You'll never guess what happened my cat.

This blog is going to the bad, it always suffers when i am a bit busier, in fact there is an inverse relationship between my business productivity and my blog productivity. The busier I am the less blogging i do, the stats at the side tell me that I wrote 67 posts in 05, and 69 posts in 06, but then rocketed to 83 last year, which means i was not as busy as i might have been, it's encouraging that I have only 4 for this year, but if you see a sudden rise in blogging please drop me a line and tell me to get cracking as it seems to mean that I'm writing too much here and not enough in places that are a bit more profitable.

Right, time to take my own medicine.

Thursday, January 10, 2008

It just never leaves ya!

What am I like? Playing Basketball game last night and I found myself going nose to nose with one of the opposition, in that "wonder will he hit me" kind of way. I'm almost 43 for fecks sake, mind you Tommy was in a few scrapes too, and he's bloody 54.

Starting to feel some benefit from the lack of cigarettes, I felt much better through the game last night, and I feel better overall, I've done the last 9 days without very much bother, and as long as I keep my head on my shoulders I think I'll be fine this time.

That storm knocked everything around the garden that was not nailed down, basketball hoop, patio heater, flowerpots all toppled over, only the heater sustained any real damage.

I never imagined my blog would turn into one of those incredibly boring "you'll never guess what happened my cat yesterday" kind of offerings, so I apologise for this one.

Now better do some work.

P

Tuesday, January 08, 2008

Fit to burst



So much happening am almost fit to burst, good news on funding, off to UK next week, rebranding all 2007 brochures for 2008, trying to come up with a great angle for a personal development course for business, busy busy busy.

This year's business plan needs to be more varied than last year, not so much putting the eggs into one or two baskets, plus I need to be out of the office a whole lot more.

Am excited

Wednesday, January 02, 2008

Phil O'Donnell RIP





Up in my attic I have several boxes full of magazines, for years in the 90's I bought the Celtic View every week, and several years ago i rounded them all up, but unable to actually chuck them out I ended up "storing" them all in the attic.

This Christmas I had a look through some of them, a mate called me the other night to tell me the Phil O'Donnell had collapsed and died while playing for Motherwell.

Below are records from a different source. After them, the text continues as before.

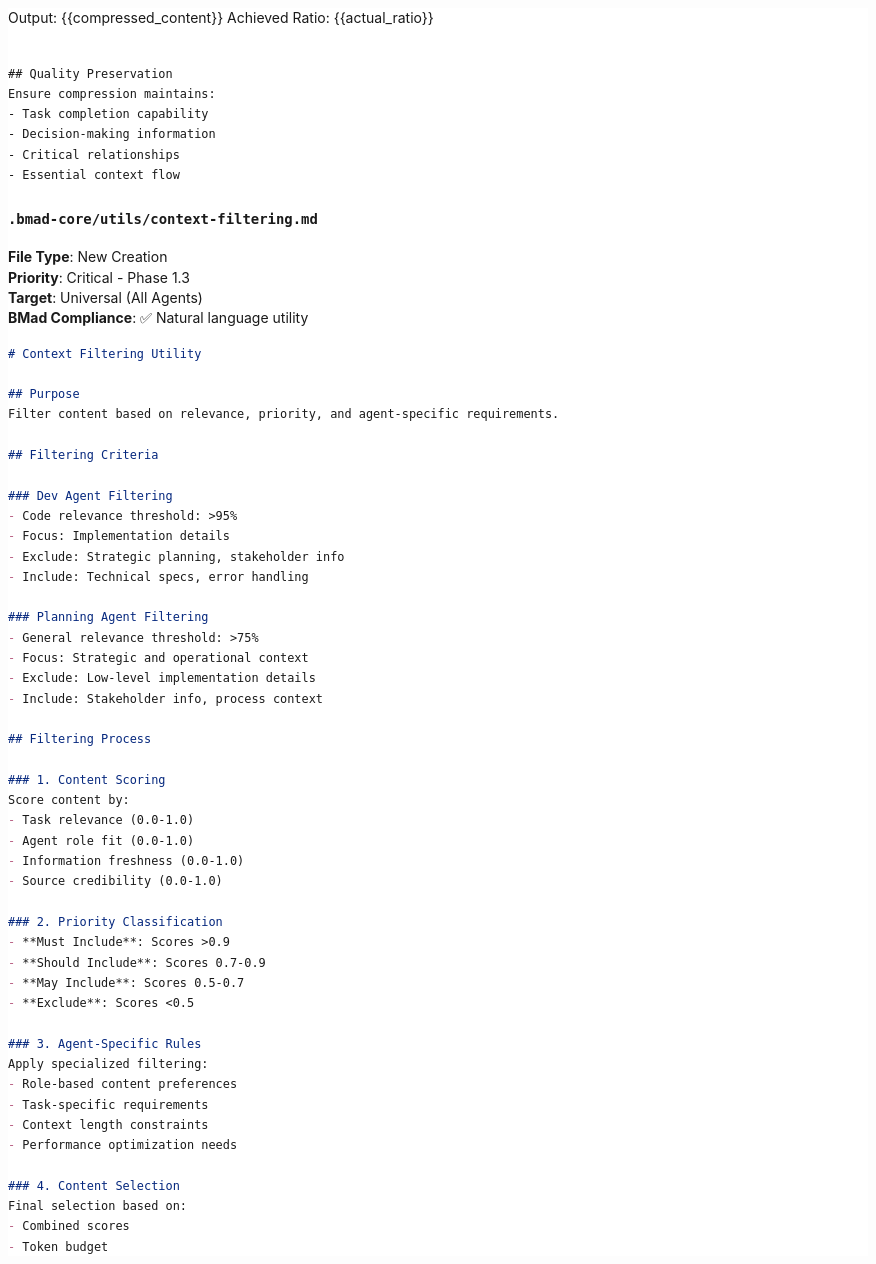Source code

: Output: {{compressed_content}}
Achieved Ratio: {{actual_ratio}}
```

## Quality Preservation
Ensure compression maintains:
- Task completion capability
- Decision-making information
- Critical relationships
- Essential context flow
```

### `.bmad-core/utils/context-filtering.md`

**File Type**: New Creation  
**Priority**: Critical - Phase 1.3  
**Target**: Universal (All Agents)  
**BMad Compliance**: ✅ Natural language utility

```markdown
# Context Filtering Utility

## Purpose
Filter content based on relevance, priority, and agent-specific requirements.

## Filtering Criteria

### Dev Agent Filtering
- Code relevance threshold: >95%
- Focus: Implementation details
- Exclude: Strategic planning, stakeholder info
- Include: Technical specs, error handling

### Planning Agent Filtering  
- General relevance threshold: >75%
- Focus: Strategic and operational context
- Exclude: Low-level implementation details
- Include: Stakeholder info, process context

## Filtering Process

### 1. Content Scoring
Score content by:
- Task relevance (0.0-1.0)
- Agent role fit (0.0-1.0)
- Information freshness (0.0-1.0)
- Source credibility (0.0-1.0)

### 2. Priority Classification
- **Must Include**: Scores >0.9
- **Should Include**: Scores 0.7-0.9
- **May Include**: Scores 0.5-0.7
- **Exclude**: Scores <0.5

### 3. Agent-Specific Rules
Apply specialized filtering:
- Role-based content preferences
- Task-specific requirements
- Context length constraints
- Performance optimization needs

### 4. Content Selection
Final selection based on:
- Combined scores
- Token budget
```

The funny thing is that I never enjoyed supported celtic more than i did at that time, even while we were winning stuff since, and definately not the current stuff, I just can't seem to reconnect with the passion I felt from the early 90's right up to Seville, I had my mate Ger (who died last year) beside me most of the time, watching and screaming for the Celtic of Collins, McStay, Cadete, Di canio, Rieper and marvellous Moravcik.

I was in my late 20's and early 30's. Life was brilliant, nobody we knew died of "natural causes" and as long as we were careful what pubs we went into and where we wore our colours we felt indestructable.

Well Ger is dead, and now one of the young lads we used to watch playing is dead too, I certainly don't feel indestructable anymore, so I went up and had a flick through some of the magazines, through the time of Tommy Burns, Wim Jansen, Dr. Jo, John Bloody Barnes and finally Martin O'Neill (I stopped buying the magazine years ago) and I felt glad to have had all those experiences, glad to have lived through those times and in a strange way i felt that I had little choice back then, cos i had got myself into something i had to see through, and in a strange way Martin O'Neill helped deliver us from that, after Seville it became possible to follow Celtic as a pass time rather than as a compulsion.

It allowed us all to grow up a little.

The ten years before that had kept us as angry passionate teenagers from 1988 to 1998,

But we loved it.

Phil O'Donnell is the first Celtic player of that generation to move on.